Sans parler du caractère catastrophique des mécanismes de représentation, qui frise l'escroquerie, aucun membre de cette clique n'oserait prétendre à titre individuel savoir discerner le bien du mal.
Que ce soit dans l'espace (les Pyrénées) ou dans le temps, la sagesse populaire sait depuis longtemps que la vérité d'hier sera moquée demain, et que ce qu'on tourne en ridicule aujourd'hui sera adoré demain.

Pourquoi  ? Parce qu'il n'y a ni bien ni mal autre que des conventions de langage, ou pour le dire mieux, il n'y a ni bien ni mal ailleurs que dans le territoire où règnent les conventions du langage, tout simplement parce que le bien et le mal n'existent pas, seuls existent les mots " bien " et " mal", lesquels n'existent que à l'intérieur du langage, et que, en vérité, dans l'espace de la réalité, le tiers est donné, offert en permanence, qu'il circule comme les plateaux de petits fours à un séminaire interministériel sur la précarité en milieu rural.

Je n'irai pas plus loin là-dedans. Je voulais juste signaler que le langage est un outil qui peut être utilisé dans le sens de l'oppression ou de la libération. Et que si on portait à ces questions une attention soutenue, si on se donnait les moyens de traiter chacun de nous avec douceur au lieu de se servir d'oppositions imaginaires pour se contraindre les uns les autres, on vivrait collectivement dans un monde plus confortable.

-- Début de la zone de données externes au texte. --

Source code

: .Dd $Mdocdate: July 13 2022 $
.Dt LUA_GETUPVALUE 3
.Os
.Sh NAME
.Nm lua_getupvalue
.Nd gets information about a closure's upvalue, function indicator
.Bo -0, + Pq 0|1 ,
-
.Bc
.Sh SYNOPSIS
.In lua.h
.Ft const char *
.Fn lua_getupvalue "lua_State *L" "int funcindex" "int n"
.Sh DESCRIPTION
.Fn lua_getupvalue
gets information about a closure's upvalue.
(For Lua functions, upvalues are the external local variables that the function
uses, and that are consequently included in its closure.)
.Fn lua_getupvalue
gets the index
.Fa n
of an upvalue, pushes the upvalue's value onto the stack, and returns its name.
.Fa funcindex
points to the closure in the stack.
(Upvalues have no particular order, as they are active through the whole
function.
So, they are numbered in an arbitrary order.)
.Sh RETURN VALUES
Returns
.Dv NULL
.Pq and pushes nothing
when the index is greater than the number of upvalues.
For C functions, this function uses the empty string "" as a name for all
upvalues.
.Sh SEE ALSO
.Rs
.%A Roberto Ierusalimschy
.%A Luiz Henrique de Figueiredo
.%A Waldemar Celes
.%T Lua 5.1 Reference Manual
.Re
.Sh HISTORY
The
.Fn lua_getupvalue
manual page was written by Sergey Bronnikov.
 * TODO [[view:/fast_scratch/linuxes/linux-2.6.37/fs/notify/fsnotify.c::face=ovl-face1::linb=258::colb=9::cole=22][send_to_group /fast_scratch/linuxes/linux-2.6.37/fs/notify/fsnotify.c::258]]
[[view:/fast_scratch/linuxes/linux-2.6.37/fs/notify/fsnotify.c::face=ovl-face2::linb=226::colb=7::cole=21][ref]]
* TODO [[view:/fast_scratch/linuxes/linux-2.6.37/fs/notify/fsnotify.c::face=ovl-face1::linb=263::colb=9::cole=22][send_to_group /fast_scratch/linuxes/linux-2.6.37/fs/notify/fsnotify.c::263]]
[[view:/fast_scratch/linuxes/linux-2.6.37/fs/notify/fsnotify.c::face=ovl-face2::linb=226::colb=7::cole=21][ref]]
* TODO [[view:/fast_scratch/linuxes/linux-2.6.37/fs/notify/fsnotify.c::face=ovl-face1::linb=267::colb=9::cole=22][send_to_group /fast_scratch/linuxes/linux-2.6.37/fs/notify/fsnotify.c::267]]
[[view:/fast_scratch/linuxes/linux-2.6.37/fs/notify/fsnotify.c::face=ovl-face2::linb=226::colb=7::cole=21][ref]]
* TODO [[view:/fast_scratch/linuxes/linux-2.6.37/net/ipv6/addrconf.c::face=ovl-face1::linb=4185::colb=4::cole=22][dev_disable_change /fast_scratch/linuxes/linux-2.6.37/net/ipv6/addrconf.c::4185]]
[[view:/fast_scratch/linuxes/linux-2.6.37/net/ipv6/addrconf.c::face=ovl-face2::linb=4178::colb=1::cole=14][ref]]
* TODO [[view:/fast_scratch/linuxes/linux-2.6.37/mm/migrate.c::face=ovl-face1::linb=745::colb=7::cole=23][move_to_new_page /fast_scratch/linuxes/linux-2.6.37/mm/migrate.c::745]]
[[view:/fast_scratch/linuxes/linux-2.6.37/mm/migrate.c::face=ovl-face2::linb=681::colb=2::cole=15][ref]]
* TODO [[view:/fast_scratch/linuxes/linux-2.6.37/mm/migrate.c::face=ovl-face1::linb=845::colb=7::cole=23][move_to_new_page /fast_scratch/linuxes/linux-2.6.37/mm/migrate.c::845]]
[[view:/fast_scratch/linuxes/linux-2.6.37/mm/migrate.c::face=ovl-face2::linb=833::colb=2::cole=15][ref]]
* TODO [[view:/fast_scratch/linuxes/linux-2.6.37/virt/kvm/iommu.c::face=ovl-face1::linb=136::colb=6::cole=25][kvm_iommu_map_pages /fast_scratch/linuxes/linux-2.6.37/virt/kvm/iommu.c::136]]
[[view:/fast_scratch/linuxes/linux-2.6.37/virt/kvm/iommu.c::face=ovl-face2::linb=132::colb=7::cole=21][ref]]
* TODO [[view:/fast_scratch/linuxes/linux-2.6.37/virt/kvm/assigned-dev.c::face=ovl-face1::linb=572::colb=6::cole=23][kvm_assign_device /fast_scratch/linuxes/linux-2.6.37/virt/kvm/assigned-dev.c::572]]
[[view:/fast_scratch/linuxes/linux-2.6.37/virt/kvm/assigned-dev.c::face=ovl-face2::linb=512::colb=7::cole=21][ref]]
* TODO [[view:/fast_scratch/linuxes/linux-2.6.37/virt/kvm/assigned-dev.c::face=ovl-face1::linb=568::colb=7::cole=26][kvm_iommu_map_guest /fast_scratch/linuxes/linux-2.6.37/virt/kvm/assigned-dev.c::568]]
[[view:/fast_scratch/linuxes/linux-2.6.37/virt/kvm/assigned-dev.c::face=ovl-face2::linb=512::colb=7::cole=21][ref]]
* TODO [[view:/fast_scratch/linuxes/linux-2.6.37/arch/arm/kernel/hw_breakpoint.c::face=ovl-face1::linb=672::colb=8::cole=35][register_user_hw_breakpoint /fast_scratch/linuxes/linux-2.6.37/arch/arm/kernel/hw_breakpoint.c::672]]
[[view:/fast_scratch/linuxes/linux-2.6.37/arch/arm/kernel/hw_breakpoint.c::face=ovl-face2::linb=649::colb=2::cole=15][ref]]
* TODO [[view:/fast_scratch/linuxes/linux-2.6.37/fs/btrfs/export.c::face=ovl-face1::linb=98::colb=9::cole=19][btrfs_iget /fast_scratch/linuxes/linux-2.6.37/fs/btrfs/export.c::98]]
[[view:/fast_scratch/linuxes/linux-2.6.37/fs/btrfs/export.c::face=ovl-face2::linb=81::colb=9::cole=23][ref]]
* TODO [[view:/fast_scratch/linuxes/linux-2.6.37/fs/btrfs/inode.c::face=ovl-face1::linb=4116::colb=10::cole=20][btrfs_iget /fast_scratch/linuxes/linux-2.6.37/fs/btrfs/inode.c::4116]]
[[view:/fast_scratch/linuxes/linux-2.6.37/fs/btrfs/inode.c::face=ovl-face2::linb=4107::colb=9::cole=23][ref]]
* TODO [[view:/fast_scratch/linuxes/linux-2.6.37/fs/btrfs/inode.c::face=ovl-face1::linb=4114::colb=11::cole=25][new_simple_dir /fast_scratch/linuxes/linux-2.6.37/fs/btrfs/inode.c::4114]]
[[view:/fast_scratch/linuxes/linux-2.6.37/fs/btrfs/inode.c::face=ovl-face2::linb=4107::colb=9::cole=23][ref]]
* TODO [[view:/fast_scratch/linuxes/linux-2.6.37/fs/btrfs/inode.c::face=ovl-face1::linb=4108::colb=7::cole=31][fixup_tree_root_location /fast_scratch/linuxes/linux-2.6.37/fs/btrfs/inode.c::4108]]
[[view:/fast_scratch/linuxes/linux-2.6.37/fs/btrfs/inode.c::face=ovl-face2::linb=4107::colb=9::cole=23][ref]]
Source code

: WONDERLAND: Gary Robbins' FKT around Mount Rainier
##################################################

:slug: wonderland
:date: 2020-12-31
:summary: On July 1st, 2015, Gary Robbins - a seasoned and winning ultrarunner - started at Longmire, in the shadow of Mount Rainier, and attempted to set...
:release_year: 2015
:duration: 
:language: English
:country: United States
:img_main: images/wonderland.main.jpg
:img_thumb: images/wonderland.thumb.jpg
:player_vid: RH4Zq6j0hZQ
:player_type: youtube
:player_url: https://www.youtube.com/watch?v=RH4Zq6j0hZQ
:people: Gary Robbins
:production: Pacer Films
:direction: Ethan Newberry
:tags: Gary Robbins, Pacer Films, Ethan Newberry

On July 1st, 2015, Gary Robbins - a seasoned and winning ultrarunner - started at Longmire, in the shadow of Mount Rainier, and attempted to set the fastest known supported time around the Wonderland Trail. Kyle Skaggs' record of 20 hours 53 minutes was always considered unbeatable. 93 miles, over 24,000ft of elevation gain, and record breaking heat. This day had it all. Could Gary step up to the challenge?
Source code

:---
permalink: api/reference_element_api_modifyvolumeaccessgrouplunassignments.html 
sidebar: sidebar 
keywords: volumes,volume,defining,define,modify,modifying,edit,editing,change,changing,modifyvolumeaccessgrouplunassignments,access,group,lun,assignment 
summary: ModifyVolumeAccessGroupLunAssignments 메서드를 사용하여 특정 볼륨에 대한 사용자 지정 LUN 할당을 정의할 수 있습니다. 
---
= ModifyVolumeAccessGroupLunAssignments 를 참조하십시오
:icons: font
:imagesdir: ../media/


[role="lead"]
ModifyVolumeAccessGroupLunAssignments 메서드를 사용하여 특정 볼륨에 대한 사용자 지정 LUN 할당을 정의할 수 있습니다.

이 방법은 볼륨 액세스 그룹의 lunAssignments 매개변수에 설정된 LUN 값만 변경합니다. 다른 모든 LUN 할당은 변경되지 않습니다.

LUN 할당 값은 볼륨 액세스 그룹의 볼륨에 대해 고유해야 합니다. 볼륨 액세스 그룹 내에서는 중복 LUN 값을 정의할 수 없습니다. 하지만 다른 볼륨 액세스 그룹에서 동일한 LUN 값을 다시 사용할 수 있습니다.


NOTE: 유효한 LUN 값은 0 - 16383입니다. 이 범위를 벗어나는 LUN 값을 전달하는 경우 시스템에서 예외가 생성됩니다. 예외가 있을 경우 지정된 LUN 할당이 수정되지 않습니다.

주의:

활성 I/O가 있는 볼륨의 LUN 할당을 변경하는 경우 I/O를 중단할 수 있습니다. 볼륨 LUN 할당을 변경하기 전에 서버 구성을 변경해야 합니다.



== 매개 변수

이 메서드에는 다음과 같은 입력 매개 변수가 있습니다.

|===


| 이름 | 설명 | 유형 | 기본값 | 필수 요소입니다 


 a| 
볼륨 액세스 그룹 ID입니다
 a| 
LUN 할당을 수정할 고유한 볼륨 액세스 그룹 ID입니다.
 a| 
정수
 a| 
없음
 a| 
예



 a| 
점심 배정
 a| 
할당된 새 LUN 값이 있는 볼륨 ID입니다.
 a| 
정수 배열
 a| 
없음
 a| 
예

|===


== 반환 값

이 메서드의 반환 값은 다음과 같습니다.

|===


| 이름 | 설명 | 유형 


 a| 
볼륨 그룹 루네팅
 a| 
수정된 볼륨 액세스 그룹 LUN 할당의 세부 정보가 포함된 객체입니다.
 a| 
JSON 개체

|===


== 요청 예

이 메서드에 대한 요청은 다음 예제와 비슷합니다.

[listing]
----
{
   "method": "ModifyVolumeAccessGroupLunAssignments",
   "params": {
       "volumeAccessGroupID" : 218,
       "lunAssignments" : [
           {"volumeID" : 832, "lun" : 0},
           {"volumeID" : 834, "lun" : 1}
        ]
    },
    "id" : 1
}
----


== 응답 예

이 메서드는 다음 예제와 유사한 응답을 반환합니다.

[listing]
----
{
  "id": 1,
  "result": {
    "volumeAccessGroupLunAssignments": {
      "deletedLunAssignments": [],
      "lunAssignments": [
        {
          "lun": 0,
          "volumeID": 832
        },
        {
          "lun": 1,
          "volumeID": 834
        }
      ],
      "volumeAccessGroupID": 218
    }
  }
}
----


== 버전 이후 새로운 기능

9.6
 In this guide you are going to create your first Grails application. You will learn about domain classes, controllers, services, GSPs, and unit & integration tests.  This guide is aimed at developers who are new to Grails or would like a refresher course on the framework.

C'est à dire à faire coïncider bonheur individuel et intérêt général, en rapprochant les désirs de chacun et les règles communes, donc d'harmoniser le corps social, au lieu de le travailler par des ségrégations plus ou moins bien venues.

Mais ce sujet, ma pauvre ! Vivre mieux, personne n'y a intérêt, vous n'y songez pas. Vous aurez donc soin de continuer comme par le passé, à ne pas prêter attention à mes discours, et à aller voter pour l'un des deux candidats qu'on vous propose, puisque vous avez bien digéré que le tertium est non datur.

N'empêche, tant qu'il me restera un peu de force et quelque moyen, je pousserai. La ligne invisible de partage des eaux entre le transhumanisme évoqué ici et une prise en charge spirituelle hors de la technologie est sans doute une future ligne de fracture idéologique majeure.

Elle se dessine sous nos pieds et il est temps de provisionner de la réflexion dessus. Clarifier la façon dont le langage construit et entretient le rapport de l'individuel au collectif en est un préliminaire important pour passer de l'âge des idéologies à une nouvelle ère.